> **Directions**:
Determine how many of the lines below contain the string "coordinates", treating uppercase and lowercase letters as distinct, and reply with that number alone.

[Data shown Boundary: Start]

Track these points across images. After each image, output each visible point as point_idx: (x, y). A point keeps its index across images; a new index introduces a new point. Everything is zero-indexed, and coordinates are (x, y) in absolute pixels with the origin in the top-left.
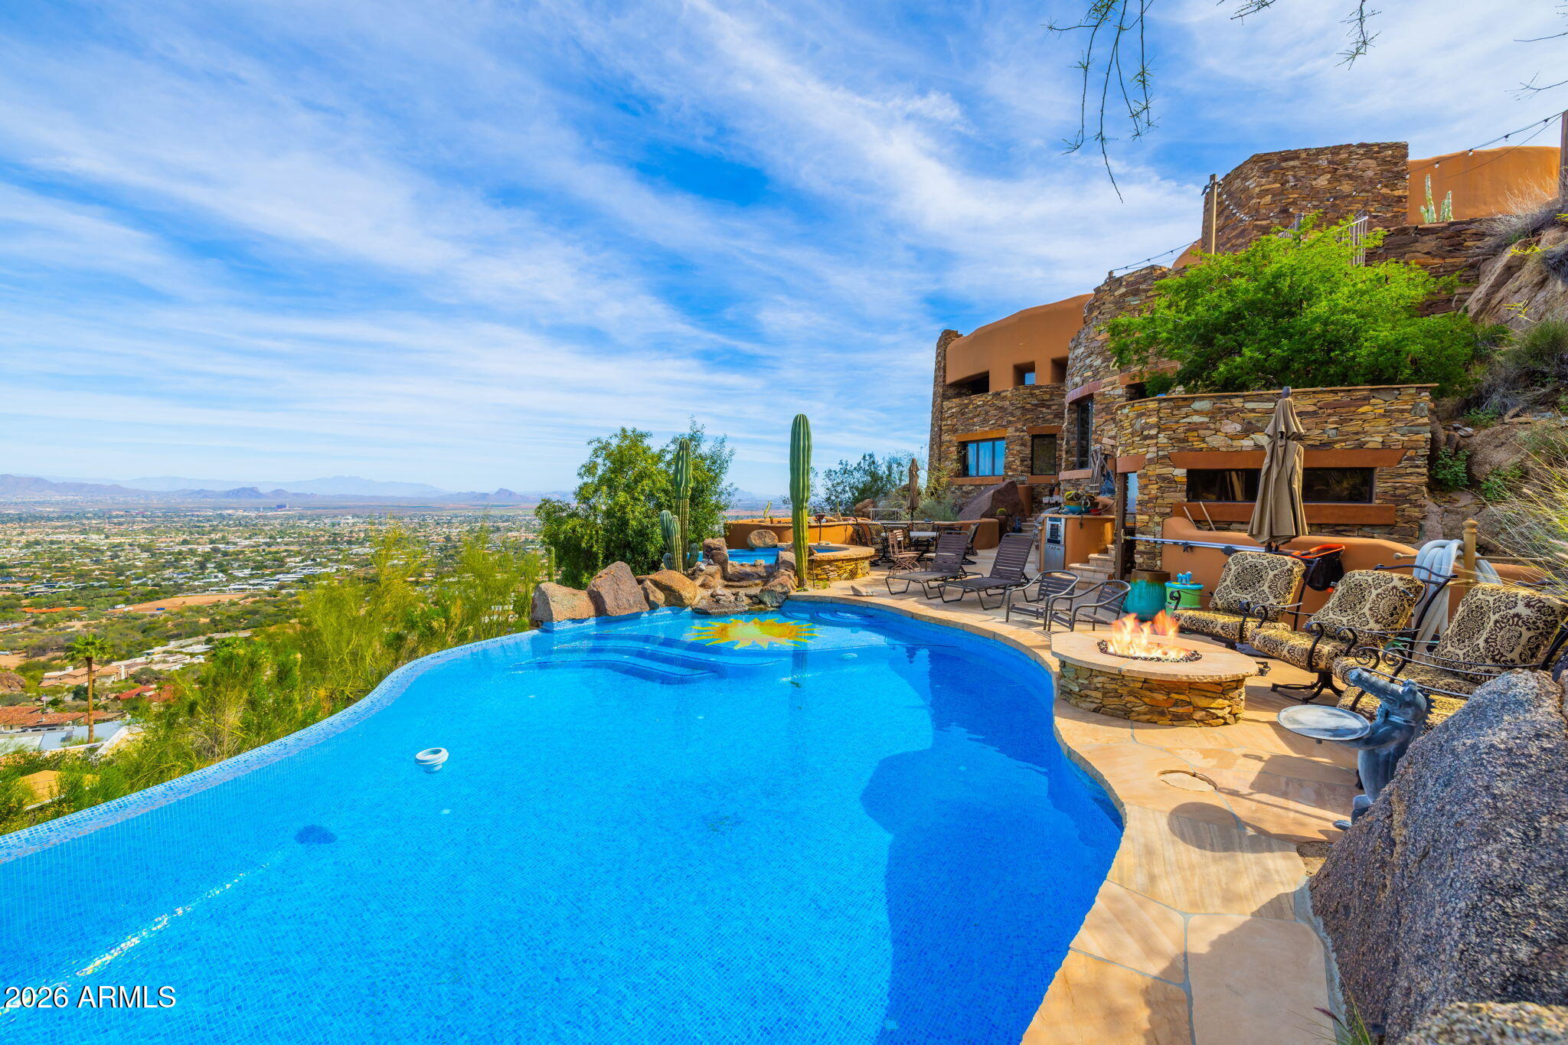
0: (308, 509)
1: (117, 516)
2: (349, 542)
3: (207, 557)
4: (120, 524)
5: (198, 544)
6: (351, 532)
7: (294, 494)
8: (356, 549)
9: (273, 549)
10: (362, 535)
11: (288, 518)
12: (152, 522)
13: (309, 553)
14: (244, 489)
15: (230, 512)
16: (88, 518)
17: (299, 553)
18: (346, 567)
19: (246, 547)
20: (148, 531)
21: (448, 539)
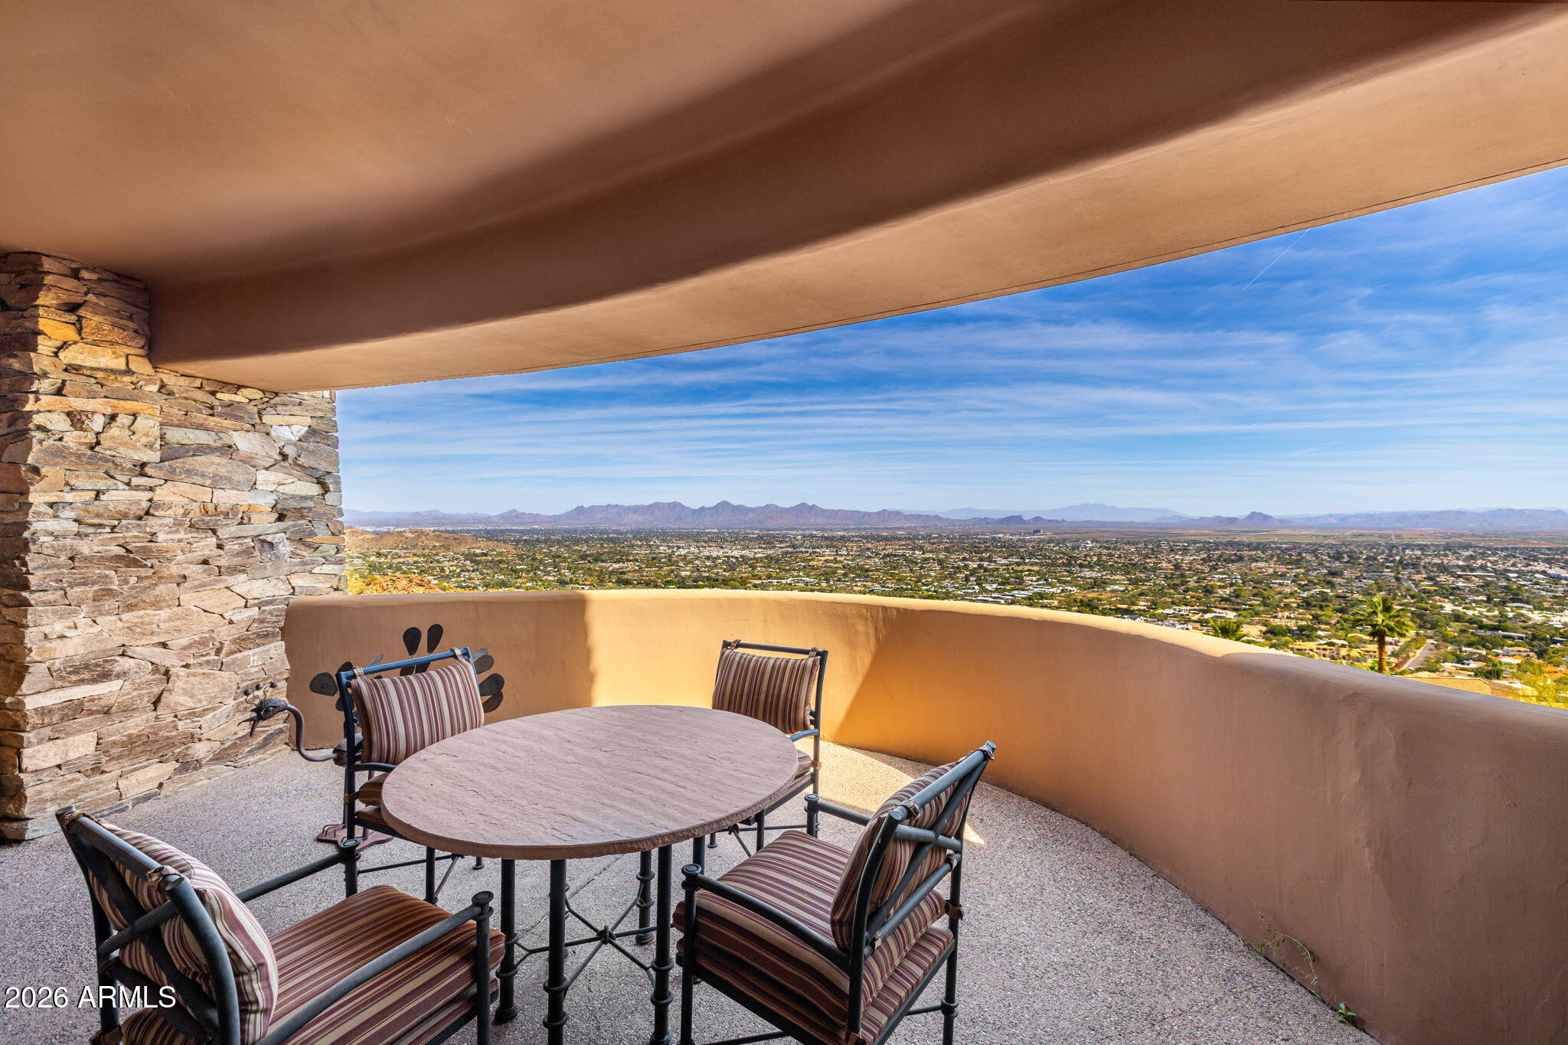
0: (1057, 534)
1: (934, 538)
2: (1081, 566)
3: (973, 572)
4: (934, 544)
5: (973, 561)
6: (1086, 556)
7: (1050, 521)
8: (1087, 573)
9: (1020, 568)
10: (1095, 559)
11: (1041, 541)
12: (952, 542)
13: (1045, 574)
14: (1012, 517)
15: (1000, 536)
16: (919, 539)
17: (1038, 572)
18: (1070, 588)
19: (1002, 565)
20: (947, 550)
21: (1177, 567)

[Data shown Boundary: End]

> **Reply**:
1